In an effort to practice regex, I’ve recently begun using the Regex_replace function via the Formula tool whenever there’s a need to extract multiple parts from a string. It’s not easier nor faster than Text to Columns, but it sure is fun.
The Regex_replace function
The Regex_replace function requires 3 parameters: Regex_replace([A string field], ‘the regex pattern you want to match’, ‘the string you want to replace it with’). Keep in mind when using this function that all instances of the match are replaced, not just the first.

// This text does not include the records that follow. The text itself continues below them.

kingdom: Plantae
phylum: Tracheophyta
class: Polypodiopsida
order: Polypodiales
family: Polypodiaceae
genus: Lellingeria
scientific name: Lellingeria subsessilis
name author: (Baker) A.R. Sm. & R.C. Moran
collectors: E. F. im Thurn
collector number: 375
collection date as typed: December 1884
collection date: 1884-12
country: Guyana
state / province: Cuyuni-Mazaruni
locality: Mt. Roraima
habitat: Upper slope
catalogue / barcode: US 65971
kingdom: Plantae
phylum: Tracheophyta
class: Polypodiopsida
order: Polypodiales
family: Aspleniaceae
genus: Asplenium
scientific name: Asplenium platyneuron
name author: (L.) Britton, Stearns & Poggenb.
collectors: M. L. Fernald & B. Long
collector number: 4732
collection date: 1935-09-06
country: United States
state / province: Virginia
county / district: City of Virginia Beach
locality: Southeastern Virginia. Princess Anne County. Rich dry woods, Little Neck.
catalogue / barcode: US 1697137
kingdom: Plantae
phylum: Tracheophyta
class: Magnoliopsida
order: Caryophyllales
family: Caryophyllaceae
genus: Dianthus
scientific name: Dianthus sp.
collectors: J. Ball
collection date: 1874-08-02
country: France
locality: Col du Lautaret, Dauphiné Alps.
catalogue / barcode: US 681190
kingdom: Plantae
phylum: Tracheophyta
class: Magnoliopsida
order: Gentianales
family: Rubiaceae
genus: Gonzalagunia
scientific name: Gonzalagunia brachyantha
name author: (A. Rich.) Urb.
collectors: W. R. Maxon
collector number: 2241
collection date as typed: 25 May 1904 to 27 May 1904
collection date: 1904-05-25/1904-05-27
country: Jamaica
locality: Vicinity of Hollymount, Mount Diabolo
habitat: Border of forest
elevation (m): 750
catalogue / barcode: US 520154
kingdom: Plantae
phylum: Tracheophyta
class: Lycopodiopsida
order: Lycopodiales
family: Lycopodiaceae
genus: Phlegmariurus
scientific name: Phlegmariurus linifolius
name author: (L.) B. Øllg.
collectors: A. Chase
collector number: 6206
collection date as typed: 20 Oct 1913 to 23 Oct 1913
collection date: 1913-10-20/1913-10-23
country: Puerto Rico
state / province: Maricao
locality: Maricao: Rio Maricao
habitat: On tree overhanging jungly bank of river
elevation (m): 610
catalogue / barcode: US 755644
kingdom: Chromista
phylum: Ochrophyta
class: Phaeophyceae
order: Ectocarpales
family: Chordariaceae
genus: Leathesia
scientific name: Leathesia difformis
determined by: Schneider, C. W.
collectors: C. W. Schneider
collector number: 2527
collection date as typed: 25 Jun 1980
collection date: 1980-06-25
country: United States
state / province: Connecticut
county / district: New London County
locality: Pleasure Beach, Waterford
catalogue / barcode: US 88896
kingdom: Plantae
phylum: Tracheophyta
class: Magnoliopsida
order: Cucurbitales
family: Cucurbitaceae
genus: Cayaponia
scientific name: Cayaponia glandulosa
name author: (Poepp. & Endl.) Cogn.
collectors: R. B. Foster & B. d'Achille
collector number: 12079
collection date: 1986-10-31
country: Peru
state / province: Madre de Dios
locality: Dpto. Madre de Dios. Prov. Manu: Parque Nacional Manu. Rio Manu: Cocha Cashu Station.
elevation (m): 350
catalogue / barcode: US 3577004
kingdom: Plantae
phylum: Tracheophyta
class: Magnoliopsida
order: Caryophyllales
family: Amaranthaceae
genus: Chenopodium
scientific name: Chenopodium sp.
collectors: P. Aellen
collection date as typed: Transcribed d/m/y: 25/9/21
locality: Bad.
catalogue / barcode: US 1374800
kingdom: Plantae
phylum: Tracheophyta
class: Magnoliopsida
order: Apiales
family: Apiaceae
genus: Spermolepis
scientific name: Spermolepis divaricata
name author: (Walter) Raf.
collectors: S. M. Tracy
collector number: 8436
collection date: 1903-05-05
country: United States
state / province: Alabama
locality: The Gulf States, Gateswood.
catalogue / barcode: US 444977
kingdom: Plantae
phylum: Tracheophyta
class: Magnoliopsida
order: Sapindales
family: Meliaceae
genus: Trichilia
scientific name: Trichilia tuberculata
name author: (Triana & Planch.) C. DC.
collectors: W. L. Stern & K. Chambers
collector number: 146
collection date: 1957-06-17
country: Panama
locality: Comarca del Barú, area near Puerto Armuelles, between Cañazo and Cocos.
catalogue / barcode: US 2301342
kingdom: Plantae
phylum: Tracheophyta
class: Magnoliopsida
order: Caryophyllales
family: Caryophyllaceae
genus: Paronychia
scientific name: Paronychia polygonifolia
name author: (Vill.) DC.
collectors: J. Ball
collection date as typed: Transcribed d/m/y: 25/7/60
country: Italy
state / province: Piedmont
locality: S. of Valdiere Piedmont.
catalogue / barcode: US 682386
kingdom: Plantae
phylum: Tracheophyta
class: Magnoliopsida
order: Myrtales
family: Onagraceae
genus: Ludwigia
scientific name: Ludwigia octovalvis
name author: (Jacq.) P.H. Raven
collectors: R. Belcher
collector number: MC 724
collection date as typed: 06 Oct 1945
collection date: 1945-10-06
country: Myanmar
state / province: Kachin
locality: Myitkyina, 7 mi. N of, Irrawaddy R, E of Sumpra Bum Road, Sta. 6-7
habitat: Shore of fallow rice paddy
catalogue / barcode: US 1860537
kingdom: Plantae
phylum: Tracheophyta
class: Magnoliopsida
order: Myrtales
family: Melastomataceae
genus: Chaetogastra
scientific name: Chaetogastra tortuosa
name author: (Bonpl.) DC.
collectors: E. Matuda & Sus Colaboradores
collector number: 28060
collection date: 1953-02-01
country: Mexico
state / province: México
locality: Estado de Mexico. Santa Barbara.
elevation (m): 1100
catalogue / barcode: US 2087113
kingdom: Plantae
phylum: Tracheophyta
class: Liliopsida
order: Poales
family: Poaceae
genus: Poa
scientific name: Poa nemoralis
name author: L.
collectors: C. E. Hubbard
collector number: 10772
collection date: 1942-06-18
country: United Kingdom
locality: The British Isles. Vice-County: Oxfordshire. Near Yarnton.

I’ll show you how I use this function to split text to columns with a worked example. I’ve used a text input containing the names of the only sporting team I know. It also contains the year they joined the team (not canon) and their position:
The formatting here is messy and the elements I’m interested in (Name, Date Joined and Position) are separated by different characters. Using a text to columns tool to clean this up would look like so:
But there’s a cool way we can do this with the Regex_replace function in 2 tools instead of 6:
Here I matched the pattern of my string field that contains the wanted elements grouped by parentheses: ‘(\w+)_\s*(\d+).*/(\w*)’. Grouping like this is important because I want each of these elements in a new column. The replacement parameter of the Regex_replace function can be a plain string or, more usefully, can point to a group in the matching pattern. To point to a specific group simply prefix the group number with a dollar sign. The group number refers to the order that each group appears in the matching pattern.
The full function syntax to extract the player names into a new column then becomes:
Regex_replace([Text Input], ‘(\w+)_\s*(\d+).*/(\w*)’, ‘$1’)
To get the date joined and position in their own columns, a new column for each is added in the formula tool. The same code is used however ‘$1’ becomes ‘$2’ or ‘$3’. I’ve also used Regex_replace instead of the date time tool to clean up the Date Joined field. A quick select tool at the end fixes up the column headers.